C. G. : Je ne montre pas mes images. Ou parfois, une fois de temps en temps, à l'arrière du boîtier, je vais montrer une image. Et donc ça, c'est aussi une confiance supplémentaire qu’ils m’ont accordée finalement. Mais je pense que les travaux montrés pendant les ateliers, donc les travaux photographiques, les miens ou ceux d'autres photographes, ont pu mettre certains en confiance sur le propos, sur ce qui ce qui m'importait. Et bien entendu, j'utilisais cet atelier pour montrer ce qui me touchait, ce que je trouvais important. Et je pense peut-être que ce qui, avec le temps, est devenu une évidence pour certains, c'était l'engagement. Dans ma pratique, ce que j'avais pu faire avant de commencer le film, mais aussi en parallèle du film, puisqu’à certains je disais « ben tiens, la semaine prochaine, je ne viendrai pas, je serai au Cachemire, ou je serai au Soudan ou au Pérou ». Et on se retrouvait et je leur montrai les images.

Parfois je leur montrais le processus d'editing, de sélection des images et le magazine qui allait les publier. Et finalement leur quotidien était partagé, mais également le mien, puisqu’ils étaient tenus au courant de ma vie. Je n'étais pas simplement Cédric, le réalisateur ou cadreur qui était là dans le but de réaliser un film, mais j'étais le voisin. Ils savaient qu'on était voisins et souvent je leur disais « mais tu sais, si tu cries la nuit, il y a de fortes chances que je t'entende et je pourrais même éventuellement te répondre. Demande à ton frère, à ton père ou à ta femme de sonner au 55, il y a mon nom sur la sonnette et ils peuvent venir boire un café à la maison. »
Finalement, c'est cette relation de voisinage qui a fait la différence.

 

C. : Est-ce qu’ils ont pu voir le film ?

C. G. : Certains l'ont vu. Willy a pu sortir au moment de la toute première projection au Festival des Libertés, il a pu sortir de Haren et y retourner. Il se fait que logistiquement, c'est compliqué parce que Haren c'est 1200 places. J'ai lu ce matin qu'elles étaient toutes occupées.

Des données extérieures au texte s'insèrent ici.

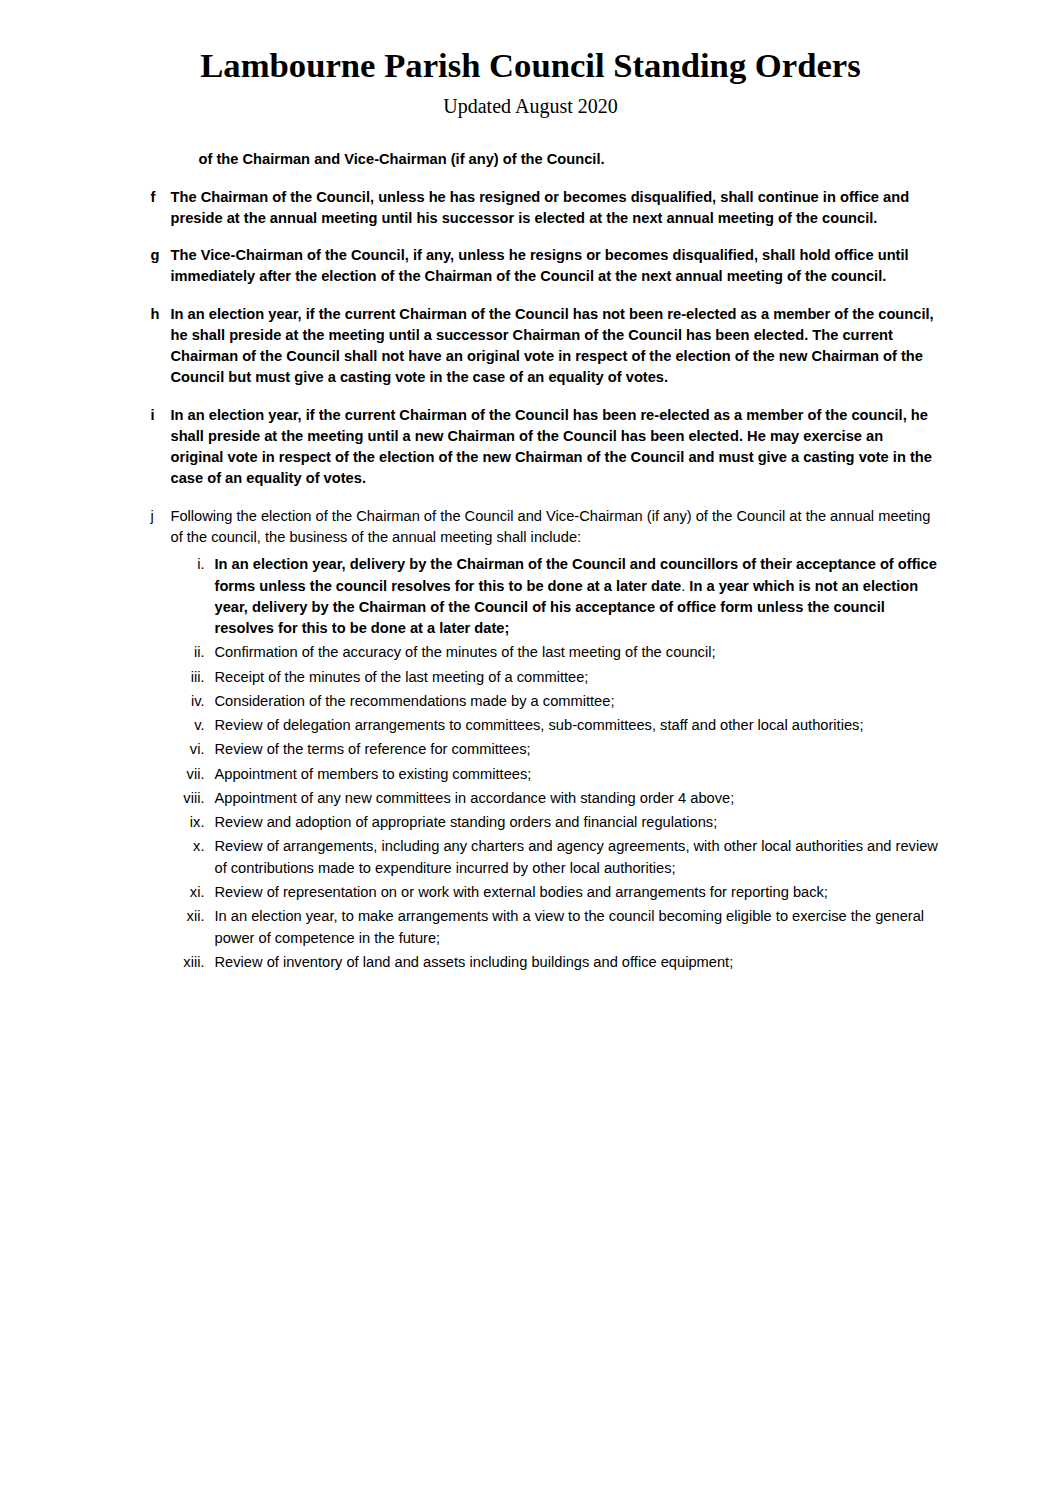Lambourne Parish Council Standing Orders
Updated August 2020
of the Chairman and Vice-Chairman (if any) of the Council.
f
The Chairman of the Council, unless he has resigned or becomes disqualified, shall continue in office and preside at the annual meeting until his successor is elected at the next annual meeting of the council.
g
The Vice-Chairman of the Council, if any, unless he resigns or becomes disqualified, shall hold office until immediately after the election of the Chairman of the Council at the next annual meeting of the council.
h
In an election year, if the current Chairman of the Council has not been re-elected as a member of the council, he shall preside at the meeting until a successor Chairman of the Council has been elected. The current Chairman of the Council shall not have an original vote in respect of the election of the new Chairman of the Council but must give a casting vote in the case of an equality of votes.
i
In an election year, if the current Chairman of the Council has been re-elected as a member of the council, he shall preside at the meeting until a new Chairman of the Council has been elected. He may exercise an original vote in respect of the election of the new Chairman of the Council and must give a casting vote in the case of an equality of votes.
j
Following the election of the Chairman of the Council and Vice-Chairman (if any) of the Council at the annual meeting of the council, the business of the annual meeting shall include:
i. In an election year, delivery by the Chairman of the Council and councillors of their acceptance of office forms unless the council resolves for this to be done at a later date. In a year which is not an election year, delivery by the Chairman of the Council of his acceptance of office form unless the council resolves for this to be done at a later date;
ii. Confirmation of the accuracy of the minutes of the last meeting of the council;
iii. Receipt of the minutes of the last meeting of a committee;
iv. Consideration of the recommendations made by a committee;
v. Review of delegation arrangements to committees, sub-committees, staff and other local authorities;
vi. Review of the terms of reference for committees;
vii. Appointment of members to existing committees;
viii. Appointment of any new committees in accordance with standing order 4 above;
ix. Review and adoption of appropriate standing orders and financial regulations;
x. Review of arrangements, including any charters and agency agreements, with other local authorities and review of contributions made to expenditure incurred by other local authorities;
xi. Review of representation on or work with external bodies and arrangements for reporting back;
xii. In an election year, to make arrangements with a view to the council becoming eligible to exercise the general power of competence in the future;
xiii. Review of inventory of land and assets including buildings and office equipment;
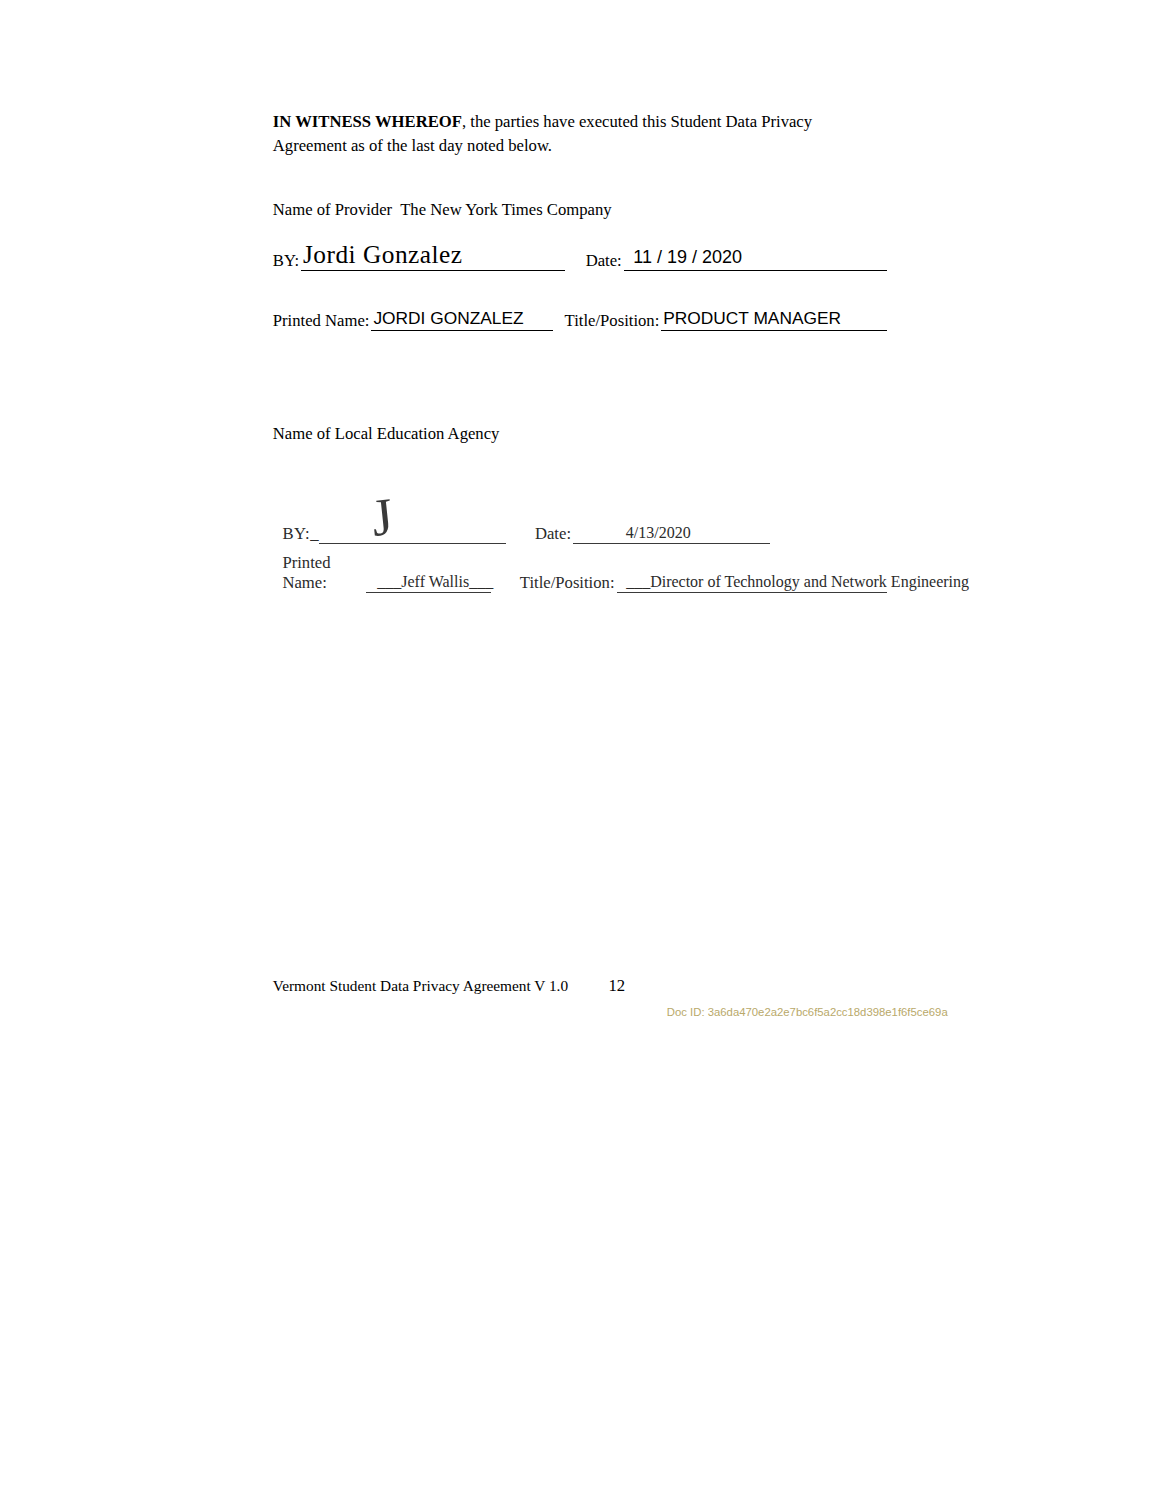IN WITNESS WHEREOF, the parties have executed this Student Data Privacy Agreement as of the last day noted below.
Name of Provider The New York Times Company
BY: Jordi Gonzalez Date: 11 / 19 / 2020
Printed Name: JORDI GONZALEZ Title/Position: PRODUCT MANAGER
Name of Local Education Agency
BY:_ J Date: 4/13/2020
Printed Name: ___Jeff Wallis___ Title/Position: ___Director of Technology and Network Engineering
Vermont Student Data Privacy Agreement V 1.0 12
Doc ID: 3a6da470e2a2e7bc6f5a2cc18d398e1f6f5ce69a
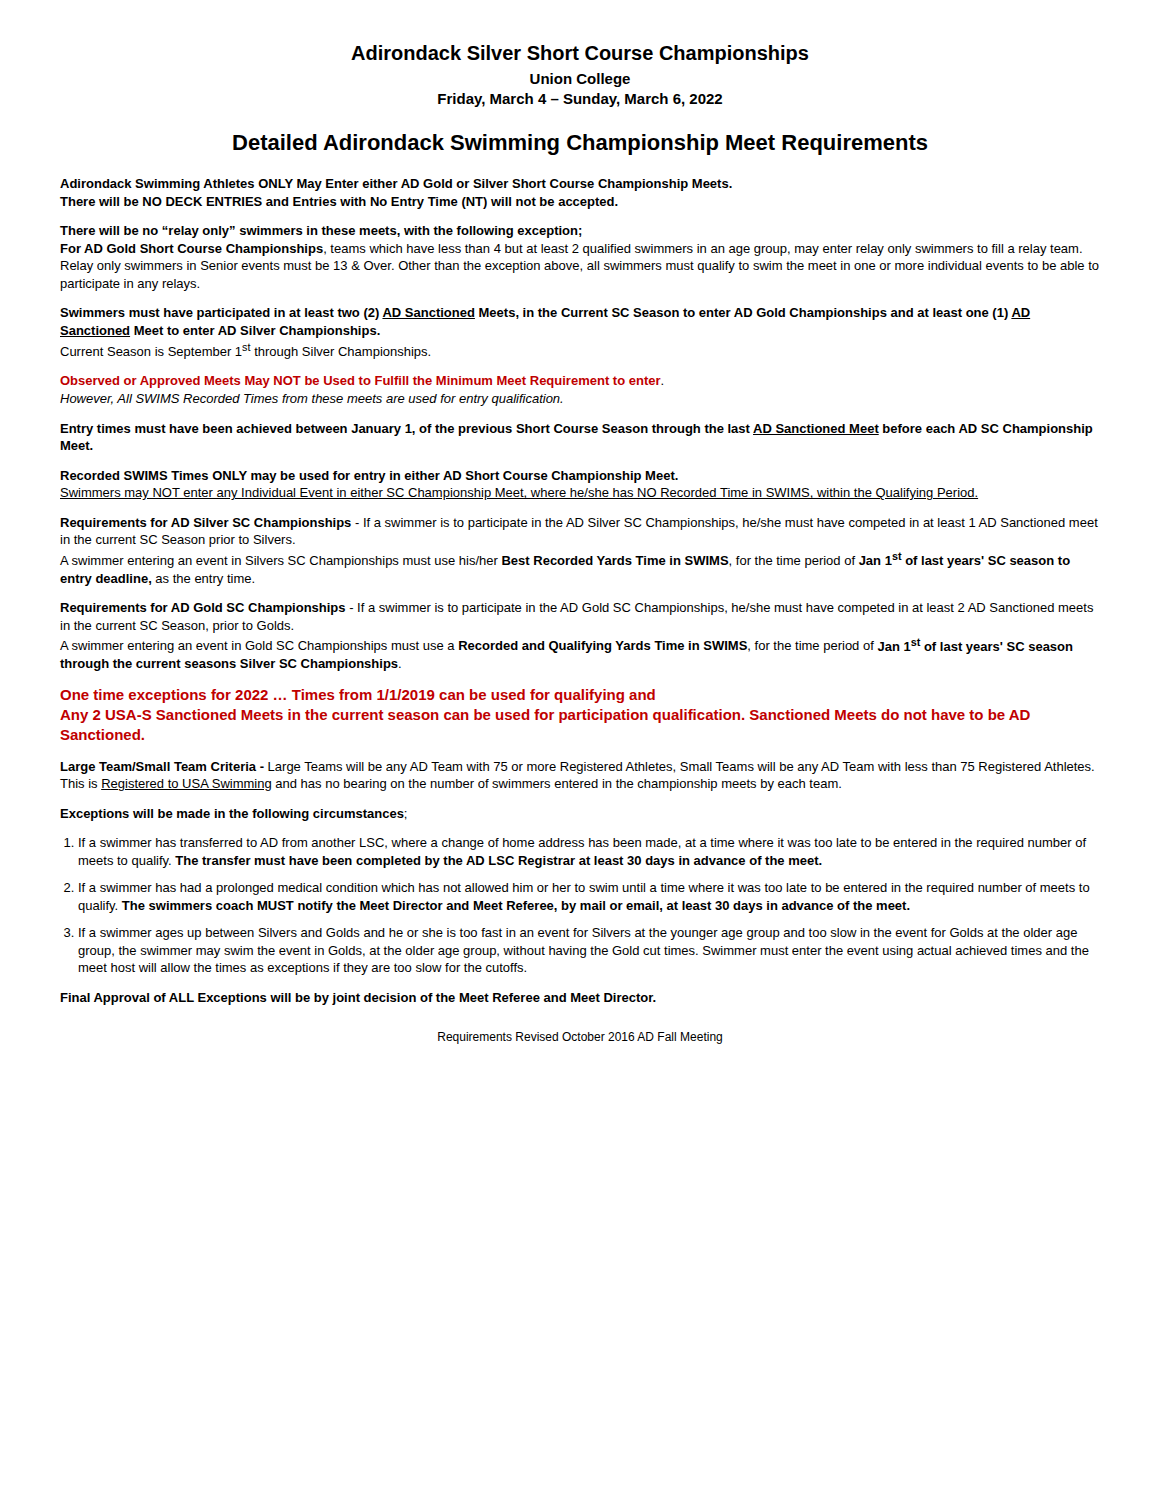Adirondack Silver Short Course Championships
Union College
Friday, March 4 – Sunday, March 6, 2022
Detailed Adirondack Swimming Championship Meet Requirements
Adirondack Swimming Athletes ONLY May Enter either AD Gold or Silver Short Course Championship Meets.
There will be NO DECK ENTRIES and Entries with No Entry Time (NT) will not be accepted.
There will be no “relay only” swimmers in these meets, with the following exception;
For AD Gold Short Course Championships, teams which have less than 4 but at least 2 qualified swimmers in an age group, may enter relay only swimmers to fill a relay team. Relay only swimmers in Senior events must be 13 & Over. Other than the exception above, all swimmers must qualify to swim the meet in one or more individual events to be able to participate in any relays.
Swimmers must have participated in at least two (2) AD Sanctioned Meets, in the Current SC Season to enter AD Gold Championships and at least one (1) AD Sanctioned Meet to enter AD Silver Championships.
Current Season is September 1st through Silver Championships.
Observed or Approved Meets May NOT be Used to Fulfill the Minimum Meet Requirement to enter.
However, All SWIMS Recorded Times from these meets are used for entry qualification.
Entry times must have been achieved between January 1, of the previous Short Course Season through the last AD Sanctioned Meet before each AD SC Championship Meet.
Recorded SWIMS Times ONLY may be used for entry in either AD Short Course Championship Meet.
Swimmers may NOT enter any Individual Event in either SC Championship Meet, where he/she has NO Recorded Time in SWIMS, within the Qualifying Period.
Requirements for AD Silver SC Championships - If a swimmer is to participate in the AD Silver SC Championships, he/she must have competed in at least 1 AD Sanctioned meet in the current SC Season prior to Silvers.
A swimmer entering an event in Silvers SC Championships must use his/her Best Recorded Yards Time in SWIMS, for the time period of Jan 1st of last years' SC season to entry deadline, as the entry time.
Requirements for AD Gold SC Championships - If a swimmer is to participate in the AD Gold SC Championships, he/she must have competed in at least 2 AD Sanctioned meets in the current SC Season, prior to Golds.
A swimmer entering an event in Gold SC Championships must use a Recorded and Qualifying Yards Time in SWIMS, for the time period of Jan 1st of last years' SC season through the current seasons Silver SC Championships.
One time exceptions for 2022 … Times from 1/1/2019 can be used for qualifying and
Any 2 USA-S Sanctioned Meets in the current season can be used for participation qualification. Sanctioned Meets do not have to be AD Sanctioned.
Large Team/Small Team Criteria - Large Teams will be any AD Team with 75 or more Registered Athletes, Small Teams will be any AD Team with less than 75 Registered Athletes. This is Registered to USA Swimming and has no bearing on the number of swimmers entered in the championship meets by each team.
Exceptions will be made in the following circumstances;
If a swimmer has transferred to AD from another LSC, where a change of home address has been made, at a time where it was too late to be entered in the required number of meets to qualify. The transfer must have been completed by the AD LSC Registrar at least 30 days in advance of the meet.
If a swimmer has had a prolonged medical condition which has not allowed him or her to swim until a time where it was too late to be entered in the required number of meets to qualify. The swimmers coach MUST notify the Meet Director and Meet Referee, by mail or email, at least 30 days in advance of the meet.
If a swimmer ages up between Silvers and Golds and he or she is too fast in an event for Silvers at the younger age group and too slow in the event for Golds at the older age group, the swimmer may swim the event in Golds, at the older age group, without having the Gold cut times. Swimmer must enter the event using actual achieved times and the meet host will allow the times as exceptions if they are too slow for the cutoffs.
Final Approval of ALL Exceptions will be by joint decision of the Meet Referee and Meet Director.
Requirements Revised October 2016 AD Fall Meeting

Même s’il n’y a que 900 détenus, comment faire pour montrer un film à 900 détenus ? Imaginons qu'on puisse le montrer par groupes de 50, certains ne pourront pas le voir et donc ce ne serait pas correct. Par contre le film va passer à la télévision. Et la télévision, qui est présente dans toutes les cellules, a une fonction très importante. C'est d'ailleurs pendant les matchs de la Champion's League ou les matchs de la Coupe du monde que la prison fait le plus de bruit. On verra ce qui va se passer. On a pris les paris avec certains détenus. Est-ce que le film auquel certains ont assisté, participé, va faire plus de bruit qu'un match de la Champion's League !?

 

C. : Comment s’est passée votre adaptation au sein de la prison?

C. G. : La première question qu'on me posait, c'était si j'étais pro détenu ou pro agent ? Il fallait que je prenne position pour savoir si j'étais accepté par un groupe ou par l'autre.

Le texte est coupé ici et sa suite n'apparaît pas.